*ENTRIES SUPPLIED*:
--- START ---
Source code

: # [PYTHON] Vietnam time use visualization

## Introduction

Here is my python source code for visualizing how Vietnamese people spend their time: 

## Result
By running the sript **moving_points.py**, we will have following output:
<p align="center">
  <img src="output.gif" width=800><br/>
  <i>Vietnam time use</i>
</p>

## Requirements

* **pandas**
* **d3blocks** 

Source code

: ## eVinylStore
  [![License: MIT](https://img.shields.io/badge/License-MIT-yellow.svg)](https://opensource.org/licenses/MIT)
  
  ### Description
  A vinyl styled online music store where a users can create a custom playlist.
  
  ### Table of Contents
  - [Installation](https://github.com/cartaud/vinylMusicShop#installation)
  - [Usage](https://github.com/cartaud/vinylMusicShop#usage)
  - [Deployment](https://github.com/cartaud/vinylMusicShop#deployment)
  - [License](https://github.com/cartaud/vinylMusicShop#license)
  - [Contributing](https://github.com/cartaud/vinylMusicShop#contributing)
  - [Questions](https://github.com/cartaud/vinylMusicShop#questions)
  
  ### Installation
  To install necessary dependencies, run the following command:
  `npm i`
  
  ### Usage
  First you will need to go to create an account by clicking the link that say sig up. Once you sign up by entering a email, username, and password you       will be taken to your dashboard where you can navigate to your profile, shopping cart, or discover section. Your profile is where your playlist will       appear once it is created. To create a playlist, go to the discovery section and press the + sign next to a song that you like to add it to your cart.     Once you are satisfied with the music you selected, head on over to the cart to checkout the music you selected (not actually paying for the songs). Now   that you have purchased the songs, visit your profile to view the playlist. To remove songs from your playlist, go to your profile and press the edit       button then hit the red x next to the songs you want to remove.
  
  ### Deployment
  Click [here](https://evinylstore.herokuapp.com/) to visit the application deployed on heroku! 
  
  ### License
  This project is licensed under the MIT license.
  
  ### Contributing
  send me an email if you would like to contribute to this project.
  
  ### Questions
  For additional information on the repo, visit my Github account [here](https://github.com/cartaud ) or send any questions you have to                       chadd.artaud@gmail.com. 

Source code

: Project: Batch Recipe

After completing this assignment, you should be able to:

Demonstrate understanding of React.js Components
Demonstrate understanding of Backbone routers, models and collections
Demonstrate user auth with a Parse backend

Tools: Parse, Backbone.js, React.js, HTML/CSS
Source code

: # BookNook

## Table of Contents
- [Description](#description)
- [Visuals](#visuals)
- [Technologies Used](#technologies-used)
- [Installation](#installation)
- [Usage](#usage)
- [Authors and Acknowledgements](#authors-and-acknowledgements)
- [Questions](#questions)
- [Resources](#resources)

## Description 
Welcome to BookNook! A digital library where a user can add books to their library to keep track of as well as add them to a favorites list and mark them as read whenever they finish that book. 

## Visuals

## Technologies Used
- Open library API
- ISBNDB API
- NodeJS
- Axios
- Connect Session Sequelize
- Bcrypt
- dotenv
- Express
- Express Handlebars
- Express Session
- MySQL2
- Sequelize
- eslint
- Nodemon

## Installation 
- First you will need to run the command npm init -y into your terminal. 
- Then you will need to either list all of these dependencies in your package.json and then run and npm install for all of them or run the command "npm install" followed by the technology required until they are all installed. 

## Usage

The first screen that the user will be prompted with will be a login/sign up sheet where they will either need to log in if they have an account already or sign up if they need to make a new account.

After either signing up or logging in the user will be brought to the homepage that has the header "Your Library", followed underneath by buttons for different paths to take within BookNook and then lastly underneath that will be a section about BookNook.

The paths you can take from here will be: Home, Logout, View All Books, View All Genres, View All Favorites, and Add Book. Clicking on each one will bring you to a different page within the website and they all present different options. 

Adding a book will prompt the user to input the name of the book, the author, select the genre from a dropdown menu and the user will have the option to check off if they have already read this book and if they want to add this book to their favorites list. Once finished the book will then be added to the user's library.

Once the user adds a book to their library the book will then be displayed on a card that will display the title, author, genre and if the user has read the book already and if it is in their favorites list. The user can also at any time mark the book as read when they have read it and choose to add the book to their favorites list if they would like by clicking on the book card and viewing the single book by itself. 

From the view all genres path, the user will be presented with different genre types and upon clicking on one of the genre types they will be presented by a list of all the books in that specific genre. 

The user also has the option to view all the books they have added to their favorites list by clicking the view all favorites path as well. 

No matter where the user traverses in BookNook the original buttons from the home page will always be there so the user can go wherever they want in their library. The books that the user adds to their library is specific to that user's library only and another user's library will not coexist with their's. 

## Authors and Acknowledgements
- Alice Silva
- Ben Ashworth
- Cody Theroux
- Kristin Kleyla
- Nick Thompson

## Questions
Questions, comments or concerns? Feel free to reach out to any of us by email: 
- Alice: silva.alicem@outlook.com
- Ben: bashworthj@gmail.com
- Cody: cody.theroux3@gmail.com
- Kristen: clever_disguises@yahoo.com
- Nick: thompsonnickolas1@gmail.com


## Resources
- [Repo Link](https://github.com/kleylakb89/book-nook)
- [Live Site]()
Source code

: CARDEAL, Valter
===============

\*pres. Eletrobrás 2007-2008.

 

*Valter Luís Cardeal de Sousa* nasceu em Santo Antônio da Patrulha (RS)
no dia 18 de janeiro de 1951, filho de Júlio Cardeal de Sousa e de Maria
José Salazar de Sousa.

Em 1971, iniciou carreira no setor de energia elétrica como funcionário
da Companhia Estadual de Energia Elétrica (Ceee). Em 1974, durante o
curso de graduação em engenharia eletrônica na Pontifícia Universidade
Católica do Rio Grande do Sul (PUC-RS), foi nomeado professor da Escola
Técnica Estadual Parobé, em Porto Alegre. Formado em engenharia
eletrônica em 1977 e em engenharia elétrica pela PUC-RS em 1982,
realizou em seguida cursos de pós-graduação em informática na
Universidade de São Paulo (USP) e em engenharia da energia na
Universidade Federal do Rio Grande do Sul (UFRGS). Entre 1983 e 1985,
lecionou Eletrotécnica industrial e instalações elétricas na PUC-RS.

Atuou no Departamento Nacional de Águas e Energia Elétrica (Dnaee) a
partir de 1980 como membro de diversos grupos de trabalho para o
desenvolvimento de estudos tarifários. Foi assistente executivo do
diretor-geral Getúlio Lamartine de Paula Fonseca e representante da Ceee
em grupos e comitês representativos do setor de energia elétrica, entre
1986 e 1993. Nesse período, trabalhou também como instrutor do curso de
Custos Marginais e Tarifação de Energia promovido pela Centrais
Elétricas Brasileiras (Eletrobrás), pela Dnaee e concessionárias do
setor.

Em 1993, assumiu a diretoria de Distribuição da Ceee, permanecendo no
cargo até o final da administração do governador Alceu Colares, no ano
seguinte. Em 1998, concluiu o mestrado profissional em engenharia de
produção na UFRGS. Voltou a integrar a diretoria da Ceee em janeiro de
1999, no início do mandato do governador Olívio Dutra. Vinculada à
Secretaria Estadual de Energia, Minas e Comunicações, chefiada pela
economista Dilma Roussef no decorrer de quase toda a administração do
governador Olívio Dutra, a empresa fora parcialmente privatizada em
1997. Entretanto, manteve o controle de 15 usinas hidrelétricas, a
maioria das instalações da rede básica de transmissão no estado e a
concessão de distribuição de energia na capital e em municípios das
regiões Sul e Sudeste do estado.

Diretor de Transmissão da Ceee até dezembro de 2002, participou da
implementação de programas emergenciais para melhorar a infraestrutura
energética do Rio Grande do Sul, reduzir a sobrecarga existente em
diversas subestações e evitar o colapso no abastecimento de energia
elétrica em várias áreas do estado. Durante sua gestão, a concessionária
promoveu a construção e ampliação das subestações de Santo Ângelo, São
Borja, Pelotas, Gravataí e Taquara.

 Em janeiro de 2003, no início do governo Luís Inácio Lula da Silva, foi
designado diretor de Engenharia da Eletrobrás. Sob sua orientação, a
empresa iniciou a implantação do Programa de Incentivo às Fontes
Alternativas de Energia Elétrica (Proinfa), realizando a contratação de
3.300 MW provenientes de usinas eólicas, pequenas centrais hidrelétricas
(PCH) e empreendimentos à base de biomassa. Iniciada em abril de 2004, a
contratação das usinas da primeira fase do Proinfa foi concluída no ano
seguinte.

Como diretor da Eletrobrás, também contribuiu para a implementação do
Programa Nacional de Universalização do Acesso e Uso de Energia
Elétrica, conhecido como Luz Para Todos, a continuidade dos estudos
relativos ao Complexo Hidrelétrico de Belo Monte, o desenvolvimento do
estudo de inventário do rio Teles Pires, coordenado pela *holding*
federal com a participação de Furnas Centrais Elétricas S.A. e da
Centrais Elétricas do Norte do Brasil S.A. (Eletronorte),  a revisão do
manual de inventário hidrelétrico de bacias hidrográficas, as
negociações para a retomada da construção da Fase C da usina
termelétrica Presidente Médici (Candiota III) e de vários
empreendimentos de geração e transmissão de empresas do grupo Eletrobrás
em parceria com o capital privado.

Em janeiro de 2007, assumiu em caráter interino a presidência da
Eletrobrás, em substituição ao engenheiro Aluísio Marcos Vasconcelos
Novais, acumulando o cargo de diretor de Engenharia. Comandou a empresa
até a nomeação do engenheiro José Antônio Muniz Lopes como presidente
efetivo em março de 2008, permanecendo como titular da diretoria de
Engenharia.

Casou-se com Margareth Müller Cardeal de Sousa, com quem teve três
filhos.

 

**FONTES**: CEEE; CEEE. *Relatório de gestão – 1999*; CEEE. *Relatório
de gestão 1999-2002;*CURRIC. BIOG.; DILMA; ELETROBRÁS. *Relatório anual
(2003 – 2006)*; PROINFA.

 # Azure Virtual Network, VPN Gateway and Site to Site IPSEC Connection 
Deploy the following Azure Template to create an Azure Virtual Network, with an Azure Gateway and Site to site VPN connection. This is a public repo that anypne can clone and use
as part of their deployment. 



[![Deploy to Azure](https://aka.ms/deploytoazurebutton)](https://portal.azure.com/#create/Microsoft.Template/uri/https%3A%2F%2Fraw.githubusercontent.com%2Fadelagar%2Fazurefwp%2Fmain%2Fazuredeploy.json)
--- END ---
*EXERCISE DESCRIPTION*: Work out how many lines in the records above hold the string "Used", then give only that count.

*ANSWER TO THIS PROBLEM*: 2